TERMOLI. Continua la protesta dei giovani coltivatori a Termoli. Angelo Di Genova ci aggiorna in merito alle azioni svolte oggi dall’associazione Uniti per l’agricoltura: “Una delegazione della nostra Associazione si è recata ieri a Foggia alla Borsa Merci, dove avvengono le quotazioni settimanali dei prezzi dei cereali, in particolare, quella relativa al grano duro che da oltre un mese registra continue perdite di valore. Le quotazioni sono tutte a ribasso e anche oggi si sono registrati delle diminuzioni di prezzo relativo al grano duro (nostra principale produzione), poiché i porti sono pieni di grano estero. Pertanto la situazione sta diventando insostenibile per quanto riguarda i prezzi dei nostri prodotti mentre per concimi, gasolio e sementi, si registrano sempre, a cadenza settimanale, degli aumenti sostanziali. La situazione, ripeto, sta diventando insostenibile per noi agricoltori che non sappiamo più come far fronte agli aumenti degli input (concimi, gasolio ecc.) che noi utilizziamo mentre il valore del nostro prodotto diminuisce di prezzo.
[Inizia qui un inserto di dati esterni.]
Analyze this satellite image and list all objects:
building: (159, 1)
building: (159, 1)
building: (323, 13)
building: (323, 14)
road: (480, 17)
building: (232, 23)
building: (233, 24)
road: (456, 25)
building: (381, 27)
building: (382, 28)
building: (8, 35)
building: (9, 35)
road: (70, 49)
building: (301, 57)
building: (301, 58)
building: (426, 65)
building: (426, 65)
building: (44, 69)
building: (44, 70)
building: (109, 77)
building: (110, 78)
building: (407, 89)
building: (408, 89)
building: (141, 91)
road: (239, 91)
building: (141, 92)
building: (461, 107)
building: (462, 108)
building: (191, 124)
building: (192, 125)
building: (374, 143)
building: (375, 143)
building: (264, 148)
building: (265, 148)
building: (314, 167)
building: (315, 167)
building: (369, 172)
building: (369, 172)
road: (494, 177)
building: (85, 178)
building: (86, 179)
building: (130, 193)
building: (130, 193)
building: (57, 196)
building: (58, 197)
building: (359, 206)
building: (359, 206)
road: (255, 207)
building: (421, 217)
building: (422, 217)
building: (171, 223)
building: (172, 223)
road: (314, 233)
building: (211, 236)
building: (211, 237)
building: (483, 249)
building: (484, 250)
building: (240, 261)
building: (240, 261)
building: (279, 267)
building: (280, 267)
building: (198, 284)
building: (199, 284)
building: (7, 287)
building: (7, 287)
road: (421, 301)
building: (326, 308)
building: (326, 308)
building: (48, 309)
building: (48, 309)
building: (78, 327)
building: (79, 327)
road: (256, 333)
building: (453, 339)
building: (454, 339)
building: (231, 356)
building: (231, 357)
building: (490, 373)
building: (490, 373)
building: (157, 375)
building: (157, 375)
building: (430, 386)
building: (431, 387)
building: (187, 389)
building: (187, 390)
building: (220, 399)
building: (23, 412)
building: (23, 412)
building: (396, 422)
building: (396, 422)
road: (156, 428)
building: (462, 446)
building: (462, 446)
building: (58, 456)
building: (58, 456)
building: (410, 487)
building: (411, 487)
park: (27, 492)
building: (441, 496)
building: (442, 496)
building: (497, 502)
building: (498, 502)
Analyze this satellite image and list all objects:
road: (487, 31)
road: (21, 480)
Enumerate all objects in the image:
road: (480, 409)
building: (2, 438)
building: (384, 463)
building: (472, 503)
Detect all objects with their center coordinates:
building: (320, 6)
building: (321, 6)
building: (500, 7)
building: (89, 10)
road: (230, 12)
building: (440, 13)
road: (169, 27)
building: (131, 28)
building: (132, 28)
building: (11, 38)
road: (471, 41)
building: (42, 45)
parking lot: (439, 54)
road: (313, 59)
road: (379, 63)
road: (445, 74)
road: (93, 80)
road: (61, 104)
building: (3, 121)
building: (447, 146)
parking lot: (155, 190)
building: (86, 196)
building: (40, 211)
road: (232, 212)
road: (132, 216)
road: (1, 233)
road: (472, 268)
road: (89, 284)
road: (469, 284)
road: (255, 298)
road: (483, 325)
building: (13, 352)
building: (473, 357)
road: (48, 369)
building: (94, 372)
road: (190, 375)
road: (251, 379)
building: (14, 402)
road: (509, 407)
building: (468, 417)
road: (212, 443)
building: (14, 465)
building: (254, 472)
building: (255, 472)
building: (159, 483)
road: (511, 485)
Abbiamo visto le dinamiche in cui si forma il prezzo del grano duro e degli altri cereali ma naturalmente non abbiamo potuto fare granché se non lamentare il nostro dissenso per la preoccupazione del futuro delle nostre aziende. In ragione di questo siamo sempre più determinati a mantenere il presidio e continuare con le nostre manifestazioni. Ieri sera lo Chef Nicola Vizzarri ci ha portato la sua solidarietà e ha cucinato presso il nostro presidio in Piazza donatori sangue”.
L’Associazione Uniti per l’agricoltura continua la propria protesta e sta organizzando una serie di incontri con i vertici della regione per cercare di risolvere in modo concreto le problematiche che affliggono il settore agricolo in Molise.